◆ **Study text**:
^^^^^^^^^^^^^^^^

I’m so fed up with the tyranny, I sold my old Ski-Do;
With a POTUS like Obama, there was nothing else to do
It was that or breathe the chemtrails that had turned the water blue
I’m so fed up with the tyranny… so what’s the deal with you?
I’m so fed up with the tyranny, I bought another gun
That makes twenty-two for me, now, and a dozen for my son
Though he doesn’t really use them, cos he’s only just turned one
I’m so fed up with the tyranny… It’s like a war’s begun!
I’m so fed up with the tyranny, I’m marching in D.C.
Well, I’m mostly there in spirit, cos the trip’s too much for me
I don’t want to miss the news feed that I get from FOX TV
I’m so fed up with the tyranny that network lets me see.
I’m so fed up with the tyranny, I want to break some laws!
See, I love the Constitution—each amendment; every clause—
Well, there’s one that speaks to Property I don’t much like, because
I’m so fed up with the tyranny, and protests get applause
Operation American Spring begins today, and with it a banquet, a feast, a cornucopia of word salad. All you can eat, or perhaps all you can stomach.

^^^^^^^^^^^^^^^^

◆ **Material supplied**:
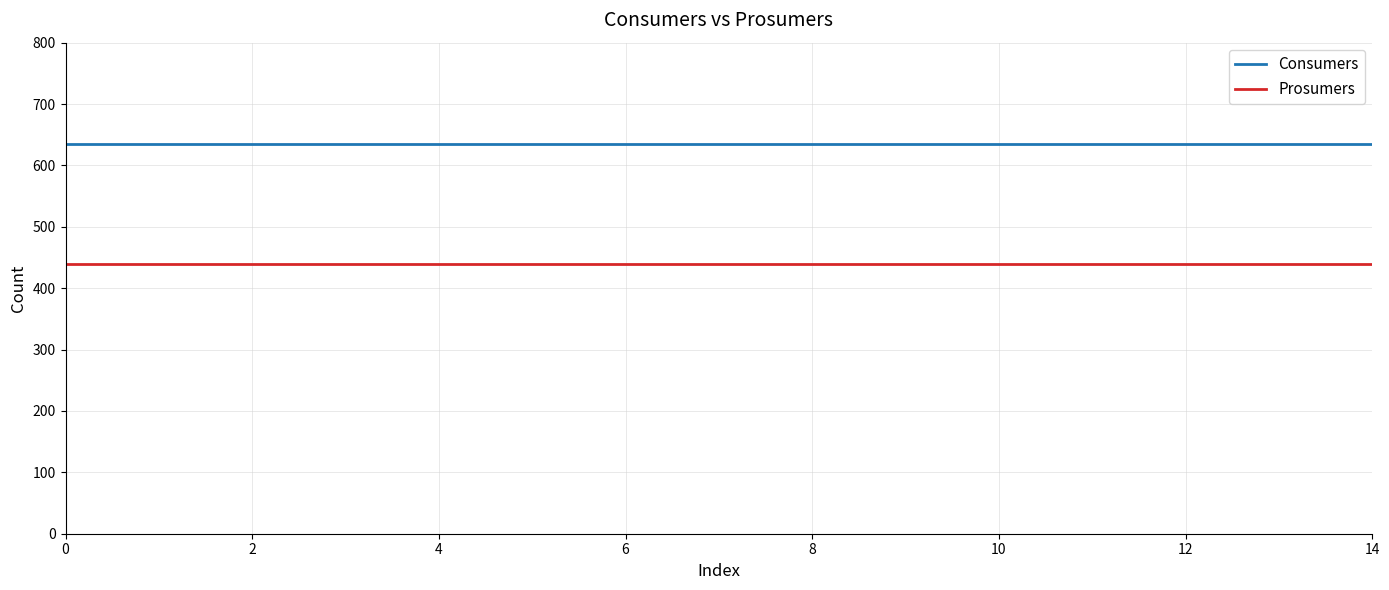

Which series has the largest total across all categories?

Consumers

^^^^^^^^^^^^^^^^

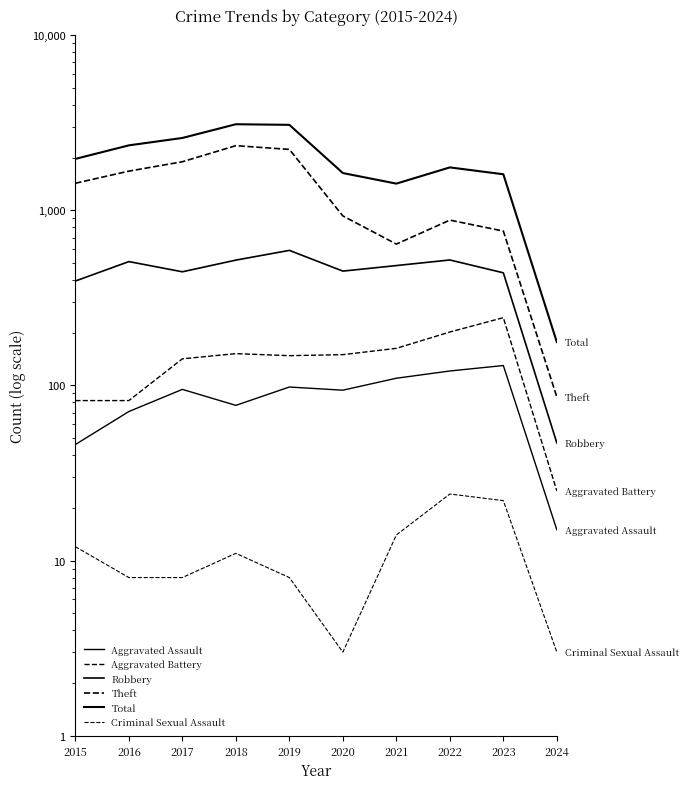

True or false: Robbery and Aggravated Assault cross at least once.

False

^^^^^^^^^^^^^^^^

◆ **Exercise**: Copy the poem about tyranny word for word, from "I’m so fed up with the tyranny, I’m" up to and including "lets me see.". The entries have nothing to do with what comes next.

◆ **Answer to this task**:
I’m so fed up with the tyranny, I’m marching in D.C.
Well, I’m mostly there in spirit, cos the trip’s too much for me
I don’t want to miss the news feed that I get from FOX TV
I’m so fed up with the tyranny that network lets me see.